WHAT IS BEING ASKED: The whole listing, exactly as given: write it out, leaving out each image.

[DATA RECORDS Boundary: Start]

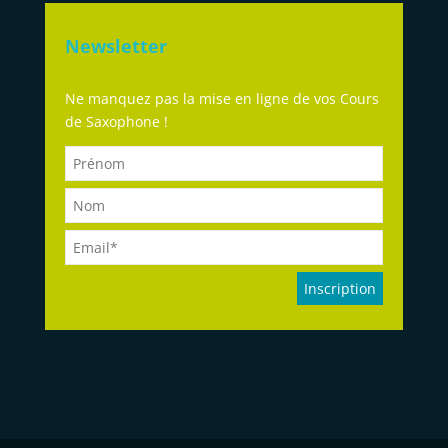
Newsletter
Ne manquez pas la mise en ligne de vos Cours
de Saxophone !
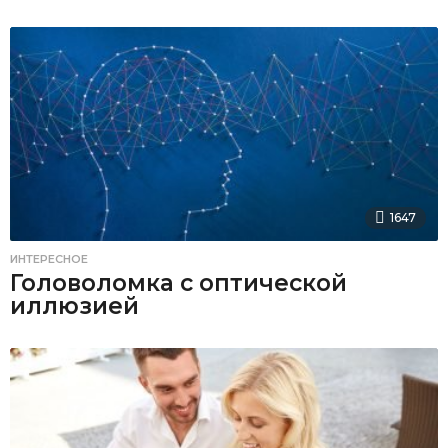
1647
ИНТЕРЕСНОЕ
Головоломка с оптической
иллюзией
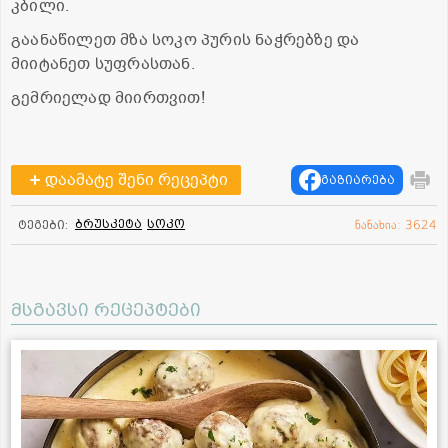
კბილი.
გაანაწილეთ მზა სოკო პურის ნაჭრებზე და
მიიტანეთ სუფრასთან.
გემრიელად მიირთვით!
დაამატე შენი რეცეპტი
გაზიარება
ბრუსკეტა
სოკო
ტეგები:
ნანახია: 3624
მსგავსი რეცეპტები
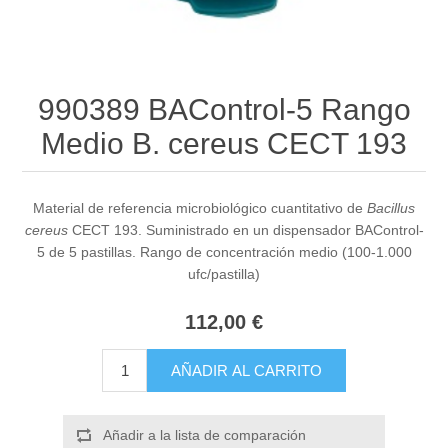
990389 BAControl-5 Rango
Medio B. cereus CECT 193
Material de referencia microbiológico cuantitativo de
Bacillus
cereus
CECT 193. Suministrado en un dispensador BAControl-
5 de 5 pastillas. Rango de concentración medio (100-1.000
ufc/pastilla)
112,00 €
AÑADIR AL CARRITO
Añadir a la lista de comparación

[DATA RECORDS Boundary: End]

WRITTEN SOLUTION:
Newsletter
Ne manquez pas la mise en ligne de vos Cours
de Saxophone !
1647
ИНТЕРЕСНОЕ
Головоломка с оптической
иллюзией
კბილი.
გაანაწილეთ მზა სოკო პურის ნაჭრებზე და
მიიტანეთ სუფრასთან.
გემრიელად მიირთვით!
დაამატე შენი რეცეპტი
გაზიარება
ბრუსკეტა
სოკო
ტეგები:
ნანახია: 3624
მსგავსი რეცეპტები
990389 BAControl-5 Rango
Medio B. cereus CECT 193
Material de referencia microbiológico cuantitativo de
Bacillus
cereus
CECT 193. Suministrado en un dispensador BAControl-
5 de 5 pastillas. Rango de concentración medio (100-1.000
ufc/pastilla)
112,00 €
AÑADIR AL CARRITO
Añadir a la lista de comparación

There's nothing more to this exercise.